_What is expected:_ Leave out the pictures and print the records below exactly.

-------- Records shown --------

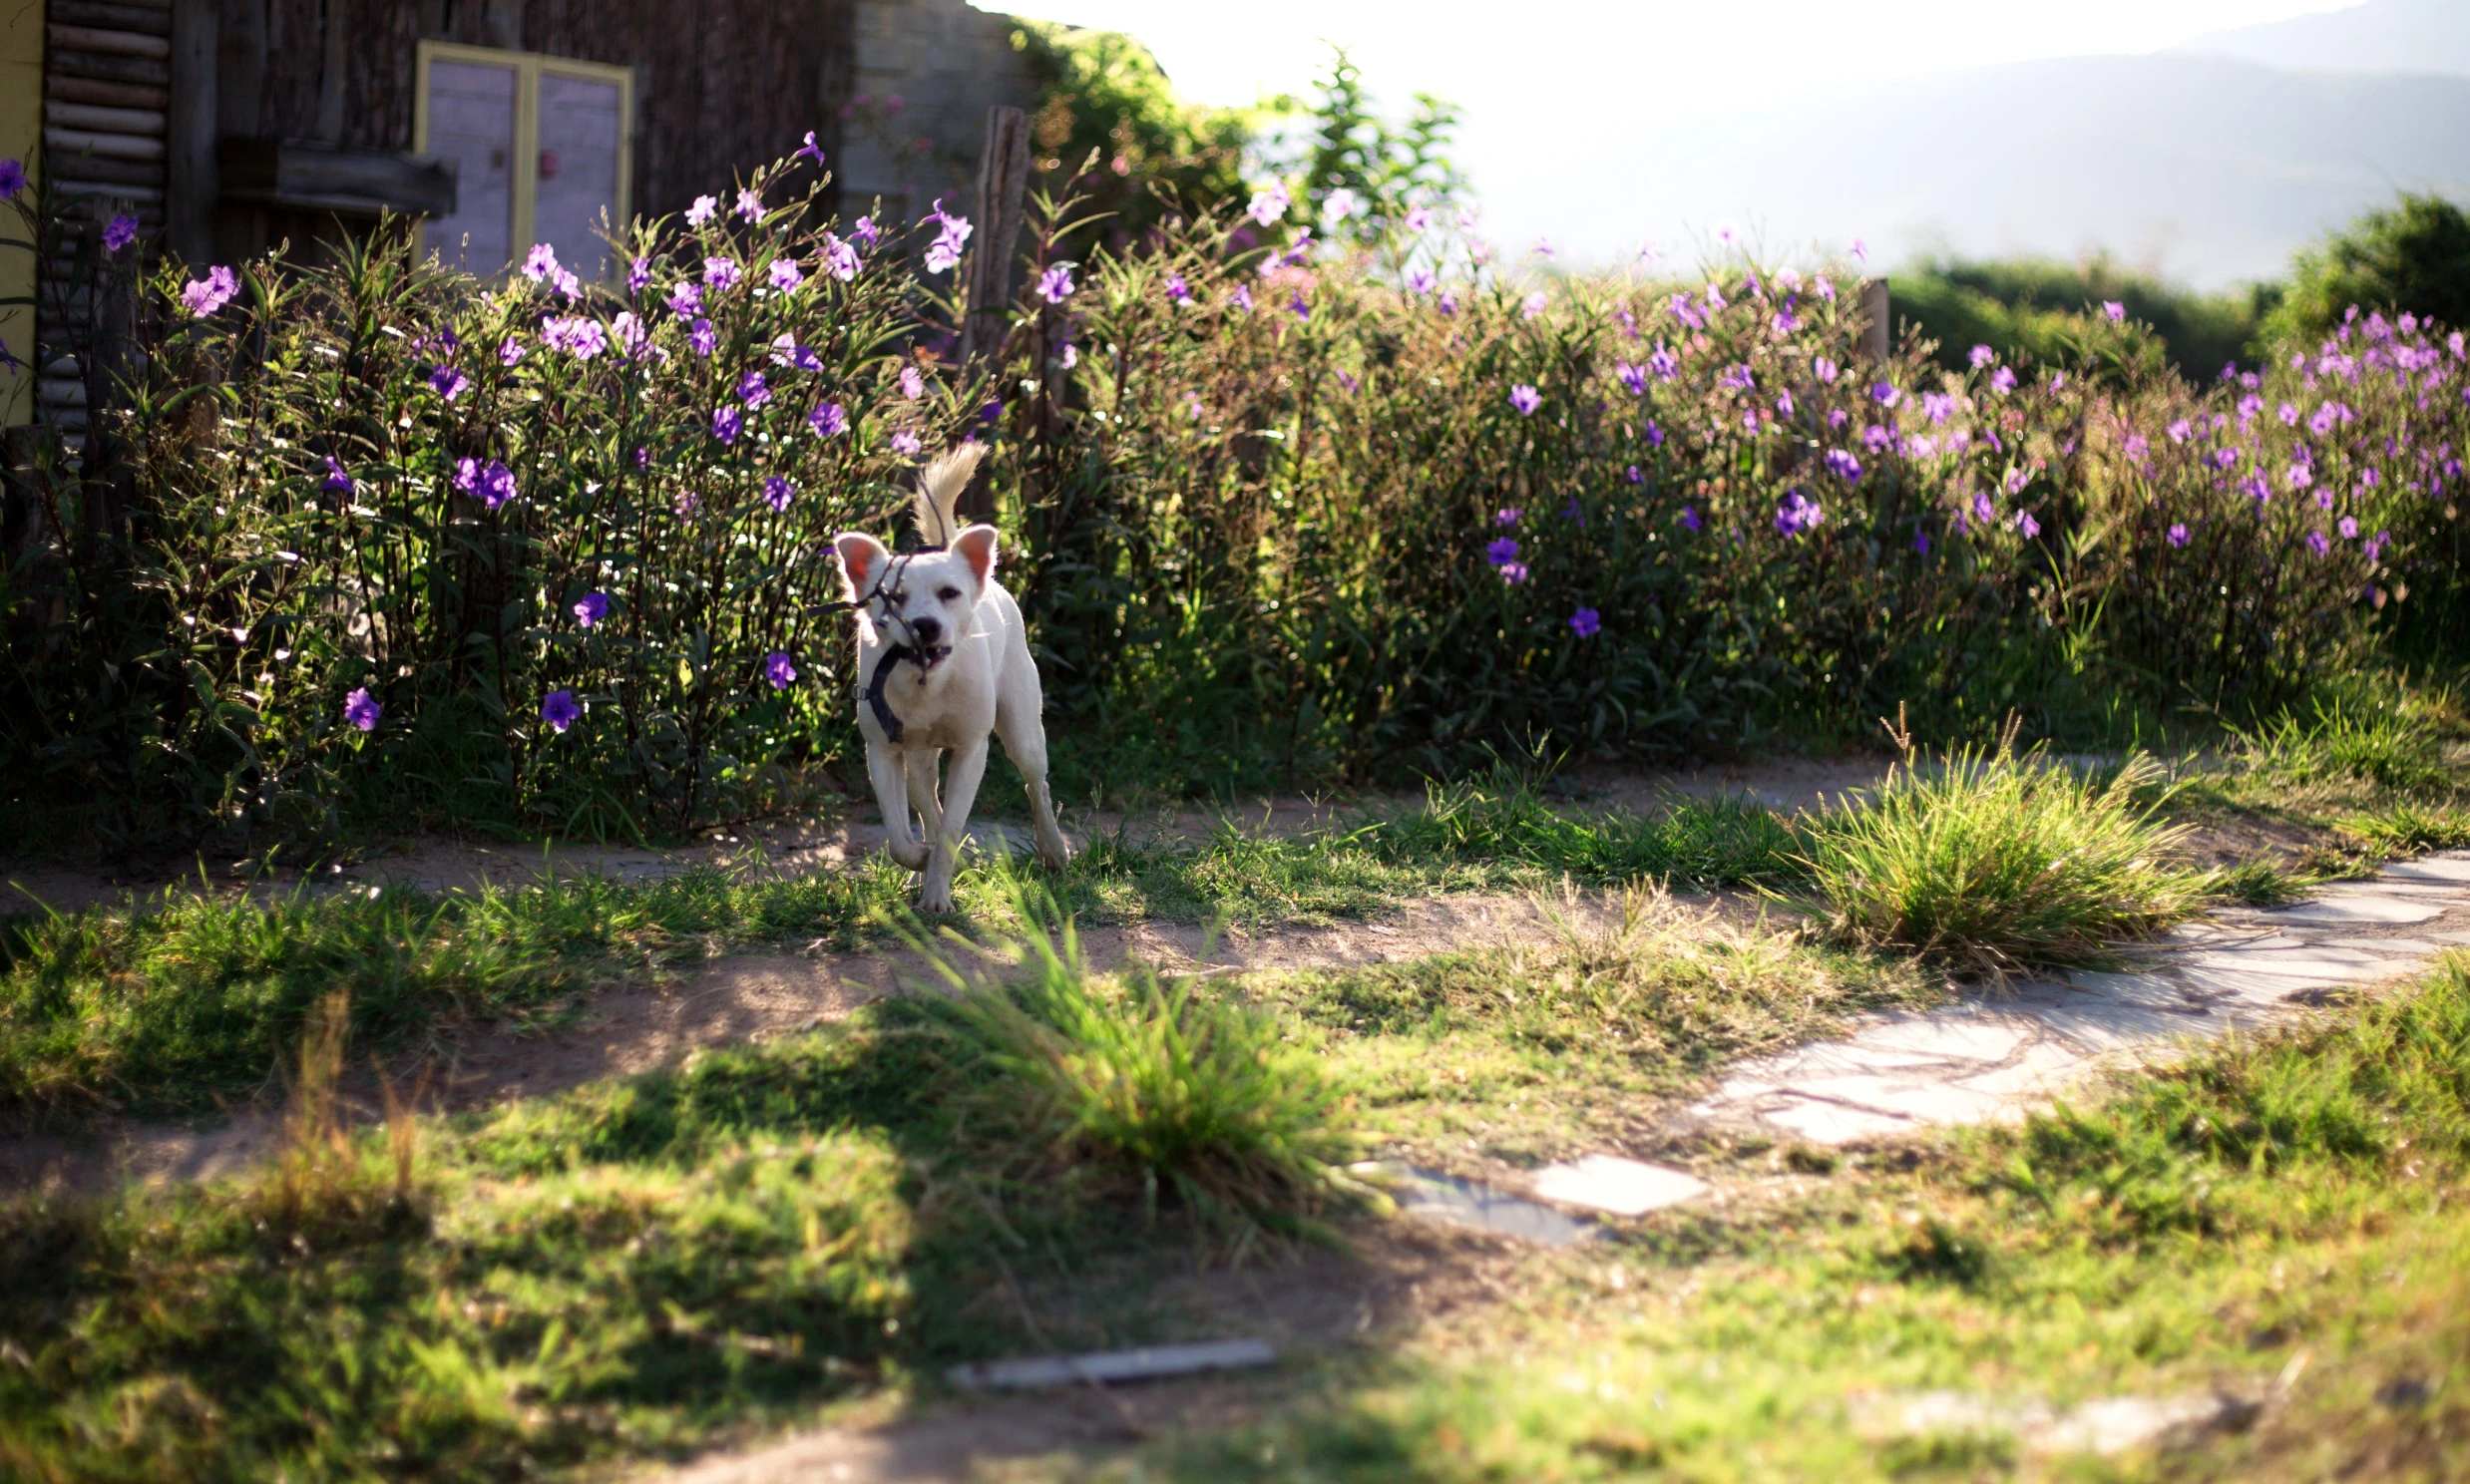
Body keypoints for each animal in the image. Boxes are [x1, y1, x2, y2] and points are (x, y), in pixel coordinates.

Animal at [834, 439, 1066, 909]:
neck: (928, 686)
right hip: (920, 759)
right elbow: (901, 837)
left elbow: (950, 828)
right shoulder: (882, 752)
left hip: (1024, 733)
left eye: (949, 593)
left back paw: (1054, 850)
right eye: (894, 598)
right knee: (927, 805)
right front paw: (922, 864)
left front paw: (937, 895)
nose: (925, 625)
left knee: (1036, 787)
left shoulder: (972, 751)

--------

_The answer:_
Body keypoints for each animal in the image. Boxes are [x1, y1, x2, y2] and points are (x, y), in pixel coordinates.

Animal at [834, 439, 1066, 909]:
neck: (928, 686)
right hip: (920, 759)
right elbow: (901, 837)
left elbow: (950, 828)
right shoulder: (882, 752)
left hip: (1024, 733)
left eye: (949, 593)
left back paw: (1054, 850)
right eye: (894, 598)
right knee: (927, 805)
right front paw: (922, 864)
left front paw: (937, 895)
nose: (925, 625)
left knee: (1036, 787)
left shoulder: (972, 751)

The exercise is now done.